§ KUTIPAN TEKS:
Di Indonesia, sampah belum menyentuh kepada tanggungjawab perseorangan. Sampah masih identik dengan tanggungjawab Pemerintah baik pusat maupun daerah, sehingga apapun permasalahannya, sampah menjadi tanggungjawab penguasa negara. Sementara pemerintahpun tidak memiliki konsep yang jelas tentang bagaimana pengelolaannya, sehingga masalah sampah dapat teratasi. Yang ada saat ini adalah, pemerintah hanya menyelesaikan sampah dari satu tong kemudian dipindahkan ke tong lainnya yang kemudian menjadi maslalah baru yang semakin rumit. Belum lagi politisasi sampah yang menjadi target proyek bagi orang-orang yang tengah berkuasa. Hal ini perlahan-lahan akan merugikan masyarakat tanpa masyarakat sadar bahwa mereka sedang dipolitisasi oleh penguasa.

§ BARIS DATA:
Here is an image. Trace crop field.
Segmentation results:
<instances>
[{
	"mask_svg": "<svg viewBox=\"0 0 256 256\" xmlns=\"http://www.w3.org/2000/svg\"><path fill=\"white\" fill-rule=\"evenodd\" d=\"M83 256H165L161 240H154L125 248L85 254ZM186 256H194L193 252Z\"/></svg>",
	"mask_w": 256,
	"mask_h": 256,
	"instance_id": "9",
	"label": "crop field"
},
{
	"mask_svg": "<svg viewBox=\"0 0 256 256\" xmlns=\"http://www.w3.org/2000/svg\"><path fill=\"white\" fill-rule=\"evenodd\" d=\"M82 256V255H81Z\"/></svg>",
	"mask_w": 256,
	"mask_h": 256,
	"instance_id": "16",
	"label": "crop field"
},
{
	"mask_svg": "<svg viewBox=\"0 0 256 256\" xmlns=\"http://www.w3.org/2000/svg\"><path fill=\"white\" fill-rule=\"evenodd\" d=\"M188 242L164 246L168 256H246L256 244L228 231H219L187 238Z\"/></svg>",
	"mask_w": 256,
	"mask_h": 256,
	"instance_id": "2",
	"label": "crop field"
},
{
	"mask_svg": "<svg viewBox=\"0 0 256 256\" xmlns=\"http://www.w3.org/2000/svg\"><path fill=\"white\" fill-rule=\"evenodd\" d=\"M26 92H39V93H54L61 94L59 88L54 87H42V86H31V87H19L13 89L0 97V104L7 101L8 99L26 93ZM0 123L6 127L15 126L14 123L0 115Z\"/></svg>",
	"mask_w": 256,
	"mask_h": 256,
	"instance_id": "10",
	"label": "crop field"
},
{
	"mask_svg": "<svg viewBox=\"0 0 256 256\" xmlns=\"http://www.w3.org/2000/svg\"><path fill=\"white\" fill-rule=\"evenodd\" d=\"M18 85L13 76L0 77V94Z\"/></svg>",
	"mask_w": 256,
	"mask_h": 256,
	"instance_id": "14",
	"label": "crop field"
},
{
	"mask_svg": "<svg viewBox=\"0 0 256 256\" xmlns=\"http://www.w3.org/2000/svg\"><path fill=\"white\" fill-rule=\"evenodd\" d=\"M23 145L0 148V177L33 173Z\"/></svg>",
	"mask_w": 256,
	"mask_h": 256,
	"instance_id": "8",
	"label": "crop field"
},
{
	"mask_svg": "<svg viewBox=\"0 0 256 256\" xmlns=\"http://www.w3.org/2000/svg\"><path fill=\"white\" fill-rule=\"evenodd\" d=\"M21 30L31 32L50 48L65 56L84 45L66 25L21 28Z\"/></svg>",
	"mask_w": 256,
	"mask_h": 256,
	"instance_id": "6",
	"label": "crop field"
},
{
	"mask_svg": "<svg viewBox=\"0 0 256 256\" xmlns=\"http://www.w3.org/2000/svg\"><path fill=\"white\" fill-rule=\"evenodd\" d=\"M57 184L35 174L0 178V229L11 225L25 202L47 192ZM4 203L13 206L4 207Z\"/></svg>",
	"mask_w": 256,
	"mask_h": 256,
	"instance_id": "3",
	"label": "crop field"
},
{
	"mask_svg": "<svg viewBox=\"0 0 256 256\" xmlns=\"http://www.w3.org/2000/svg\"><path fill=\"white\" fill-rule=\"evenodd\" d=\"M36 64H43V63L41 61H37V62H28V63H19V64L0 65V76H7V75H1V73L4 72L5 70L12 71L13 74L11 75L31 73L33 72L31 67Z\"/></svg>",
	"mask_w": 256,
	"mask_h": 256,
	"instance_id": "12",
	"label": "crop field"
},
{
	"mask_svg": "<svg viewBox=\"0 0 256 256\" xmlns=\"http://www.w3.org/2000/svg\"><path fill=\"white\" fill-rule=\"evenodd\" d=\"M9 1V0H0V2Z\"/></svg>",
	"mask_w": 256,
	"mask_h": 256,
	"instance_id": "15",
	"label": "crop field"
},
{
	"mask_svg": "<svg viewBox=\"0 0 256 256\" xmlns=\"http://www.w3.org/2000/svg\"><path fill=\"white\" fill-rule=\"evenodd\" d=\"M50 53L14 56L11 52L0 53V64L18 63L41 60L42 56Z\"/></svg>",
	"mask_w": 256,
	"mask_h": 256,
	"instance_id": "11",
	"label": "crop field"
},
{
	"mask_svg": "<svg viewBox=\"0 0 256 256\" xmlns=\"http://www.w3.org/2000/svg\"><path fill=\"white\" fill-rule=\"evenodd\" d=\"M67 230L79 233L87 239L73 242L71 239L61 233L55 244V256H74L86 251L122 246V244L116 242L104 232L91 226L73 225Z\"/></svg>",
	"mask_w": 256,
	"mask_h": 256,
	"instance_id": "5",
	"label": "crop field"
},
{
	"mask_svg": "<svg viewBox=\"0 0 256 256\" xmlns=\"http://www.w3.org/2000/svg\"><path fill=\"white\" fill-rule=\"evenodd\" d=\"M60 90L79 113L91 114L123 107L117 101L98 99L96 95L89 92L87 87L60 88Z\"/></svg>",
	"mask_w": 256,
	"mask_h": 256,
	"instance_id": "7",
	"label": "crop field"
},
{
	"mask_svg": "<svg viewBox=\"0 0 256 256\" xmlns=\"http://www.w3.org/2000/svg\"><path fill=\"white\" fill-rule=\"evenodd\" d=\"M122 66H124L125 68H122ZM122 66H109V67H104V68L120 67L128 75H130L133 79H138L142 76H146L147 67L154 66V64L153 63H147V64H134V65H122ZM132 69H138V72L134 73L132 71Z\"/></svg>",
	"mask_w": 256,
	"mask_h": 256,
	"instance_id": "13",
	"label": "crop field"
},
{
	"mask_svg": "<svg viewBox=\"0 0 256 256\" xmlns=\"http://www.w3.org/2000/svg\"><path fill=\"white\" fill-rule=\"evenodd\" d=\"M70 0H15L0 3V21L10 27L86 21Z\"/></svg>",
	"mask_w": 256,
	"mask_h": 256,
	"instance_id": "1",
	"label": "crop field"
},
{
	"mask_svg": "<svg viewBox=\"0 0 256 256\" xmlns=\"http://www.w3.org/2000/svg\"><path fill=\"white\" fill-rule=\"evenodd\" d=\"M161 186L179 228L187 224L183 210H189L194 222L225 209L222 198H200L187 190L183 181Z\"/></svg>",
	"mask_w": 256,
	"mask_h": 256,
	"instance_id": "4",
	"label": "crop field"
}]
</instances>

§ SOAL YANG DIBERIKAN: Lanjutkan kutipan teks mengenai persoalan sampah di Indonesia, dimulai setelah kalimat terakhirnya.

§ HASIL TUGAS:
Tentunya kesadaran masyarakat terhadap sampah sangatlah penting, sehingga tidak ada lagi yang dirugikan dan memanfaatkan kesempatan yang ada. keterlibatan semua warga masyarakat tentunya sangat penting, mengingat sampah yang dihasilkan di TPS-TPS, sumbangan terbesarnya adalah dari sampah rumahtangga.  Hal inilah yang kemudian Bina Swadaya membentuk sebuah balai pengelolaan sampah terpadu (BPST) yang tentunya melibatkan semua komponen masyarakat yang merupakan bandar-bandar kecil yang tidak hanya peduli dengan nilai ekonomisnya, akan tetapi nilai-nilai kebersihan dan kesehatan menjadi poin penting dalam pengelolaan sampah ini.

Manajemen Pengumpulan
Alur pengumpulan sampah rumah tangga akan dilakukan oleh masing-masing keluraga. Sampah yang terbuang telah dipilah berdasarkan jenisnya yaitu sampah organik, non organik dan kaca/zat berbahaya. Dalam satu RW terdapat minimal 2 orang pengambil sampah yang dibayar secara langsung oleh kas RW. Kas RW diperoleh dari iyuran warga yang dikolektif setiap bulan. Pengambil sampah secara rutin melakukan pengambilan sampah ke rumah-rumah setiap hari agar menghindari bau yang tidak sedap. Yang akan dilakukan oleh BS adalah melakukan kerjasama dengan semua pengambil sampah sehingga sampah bisa dikumpulkan di balai pengelolaan sampah terpadu. Sampah plastik dan sejenisnya dapat dijual oleh pengumpul secara langsung ke BPST. Dan sampah non organik yang dikumpulkan warga secara langsung dapat dijual juga ke BPST.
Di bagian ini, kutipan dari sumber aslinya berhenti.